L’Église de notre temps doit donc se remettre à l’école du Christ qui savait susciter, à travers ses paroles, mais aussi par des signes et des prodiges, la foi de l’homo religiosus de son temps. La religiosité populaire, parce qu’elle révèle les besoins et les soifs de l’homme de notre temps, mérite d’être promue et encadrée, elle mérite une attention particulière parce qu’elle rappelle, même à la sainte liturgie, que parfois, à vouloir se faire très proche de Dieu, elle court le risque de s’éloigner des hommes. Du reste, si l’Église ne saisit pas les signes des temps et l’urgence d’une réhabilitation de la religiosité populaire comment pourrait-elle parler à l’homme contemporain du Dieu qui s’est fait homme ?

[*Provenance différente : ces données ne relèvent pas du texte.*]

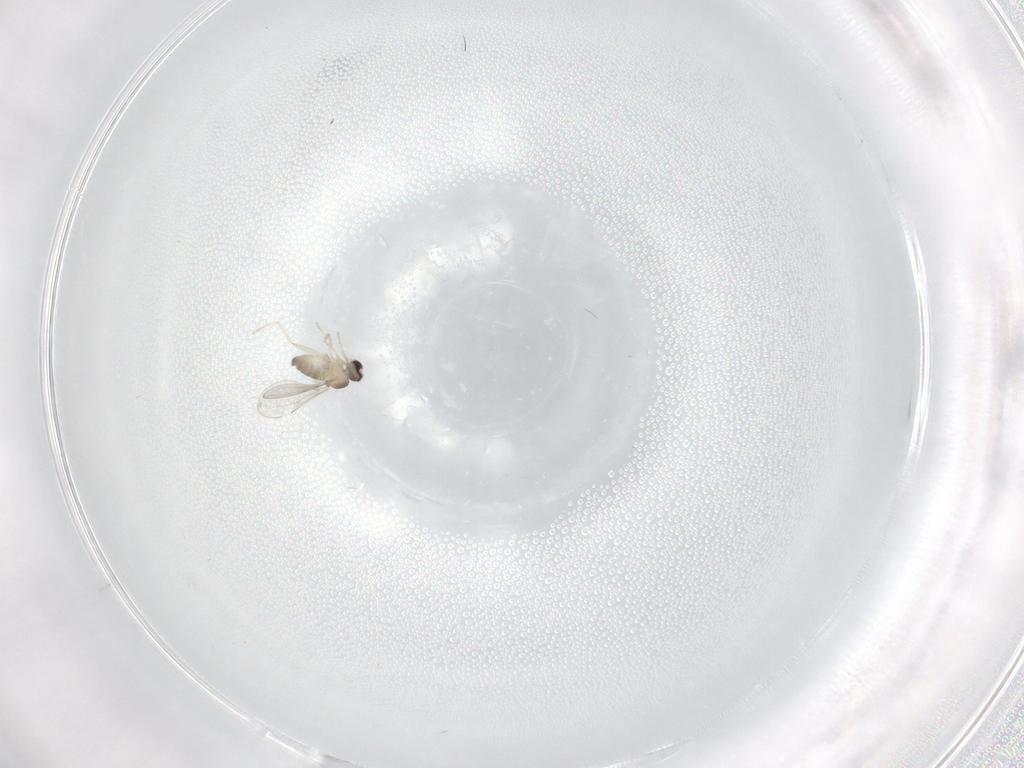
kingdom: Animalia
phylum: Arthropoda
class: Insecta
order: Diptera
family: Cecidomyiidae
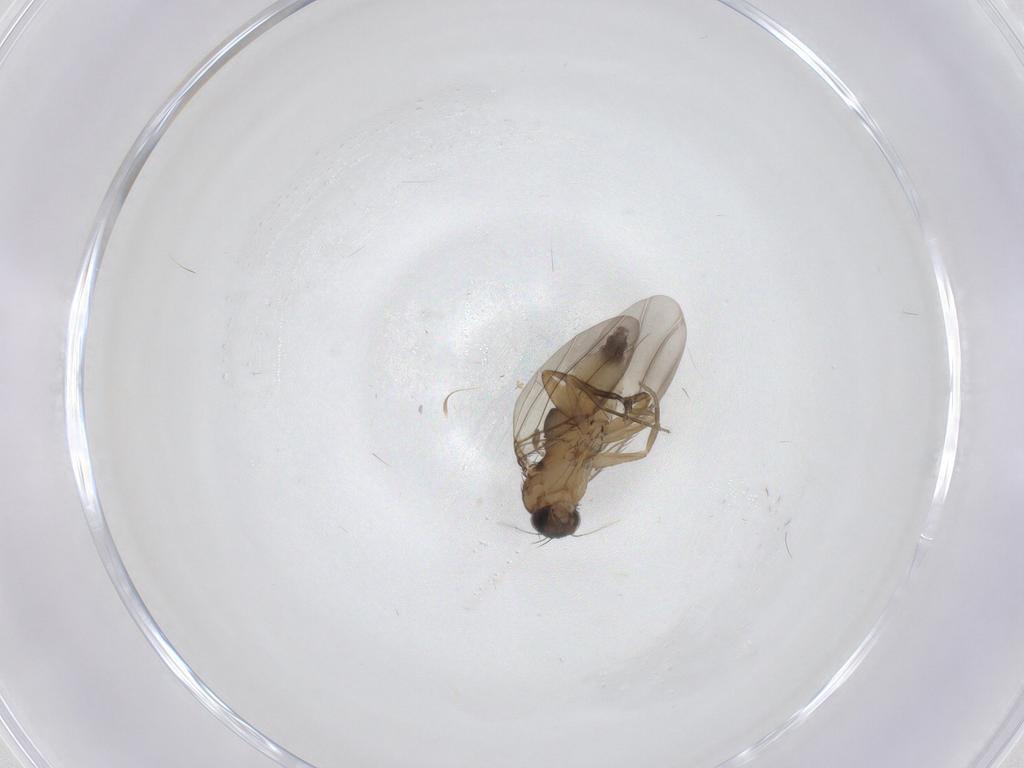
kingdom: Animalia
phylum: Arthropoda
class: Insecta
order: Diptera
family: Phoridae
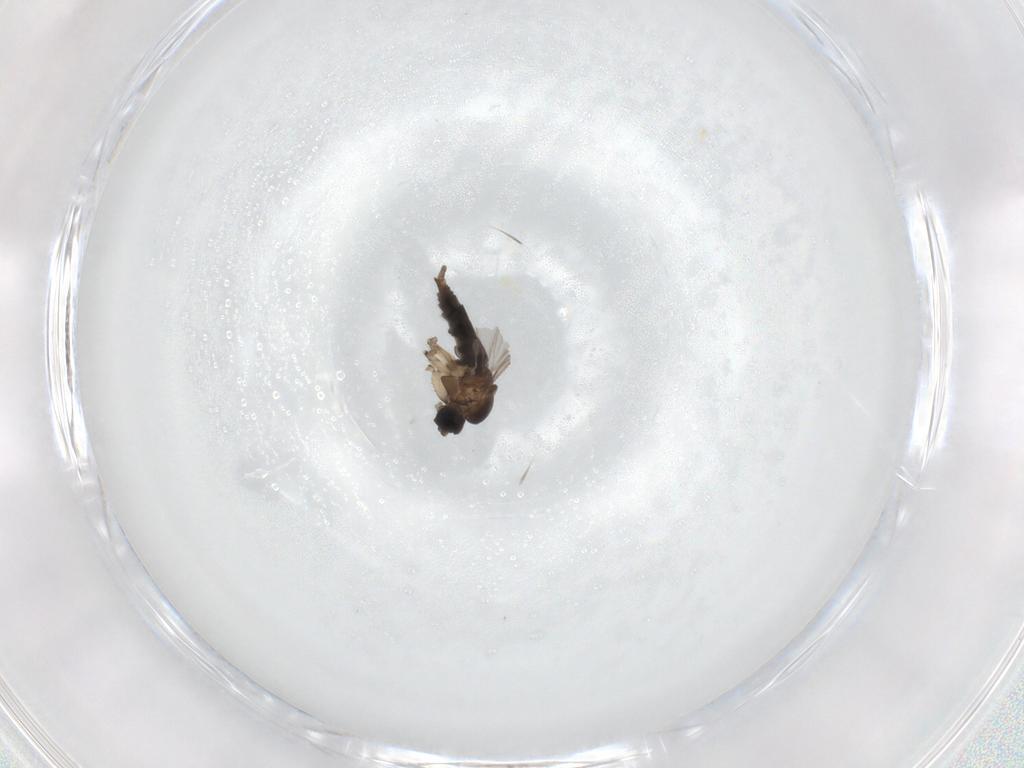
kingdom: Animalia
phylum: Arthropoda
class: Insecta
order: Diptera
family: Sciaridae
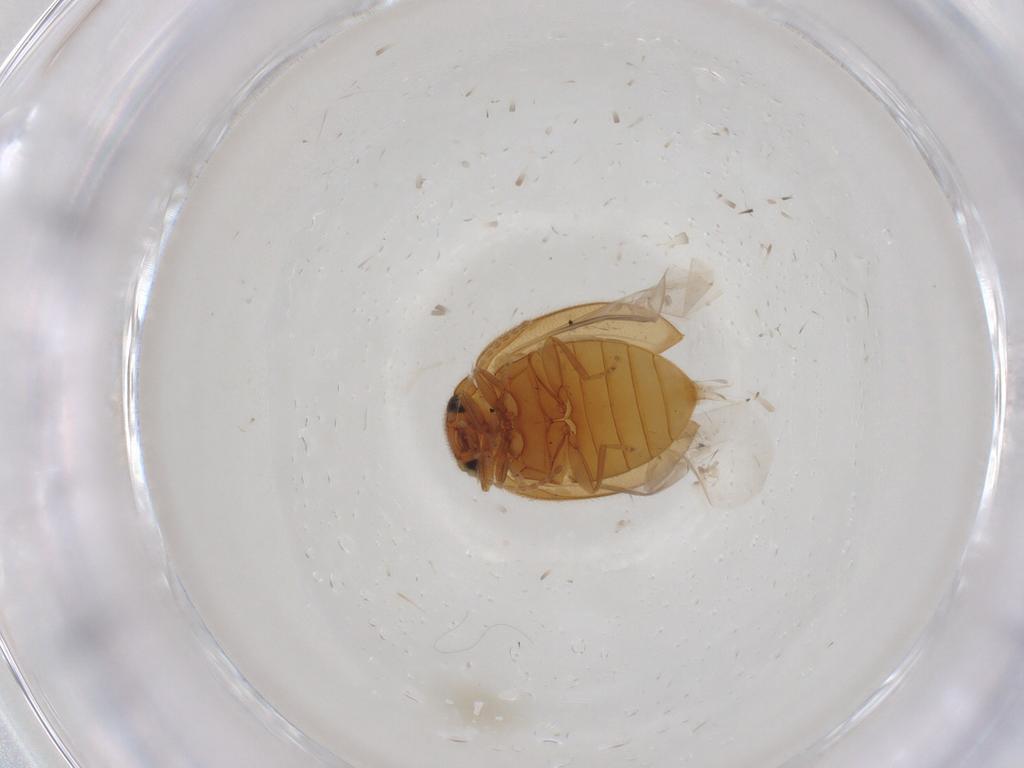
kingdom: Animalia
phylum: Arthropoda
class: Insecta
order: Coleoptera
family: Scirtidae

Il semble donc urgent que l’Église, qui existe pour évangéliser, apprenne à connaître l’homo religiosus qui est son interlocuteur et le destinataire de son message. Connaître ses attentes, ses craintes et ses besoins. La vigueur incroyable dont font preuve les sanctuaires catholiques dans un contexte de sécularisation, la revanche de Dieu dans les autres religions et les avatars du religieux, sont la preuve que l’homme contemporain, même s’il s’en défend, croit encore qu’il y a, en dehors du visible, des forces qui peuvent intervenir dans son monde. La religiosité populaire, longtemps regardée comme un ennemi à abattre, a en ce sens beaucoup à dire sur l’homme contemporain dont elle révèle qu’il reste l’héritier des croyants d’autrefois. À l’instar de Paul dans l’aréopage, l’effort d’évangélisation devrait consister pour l’Église, à dire à l’homo religiosus refoulé, « cette force en laquelle tu crois sans la connaître, cette force dont tu attends les faveurs sans y croire, elle existe : c’est le Dieu de Jésus-Christ ».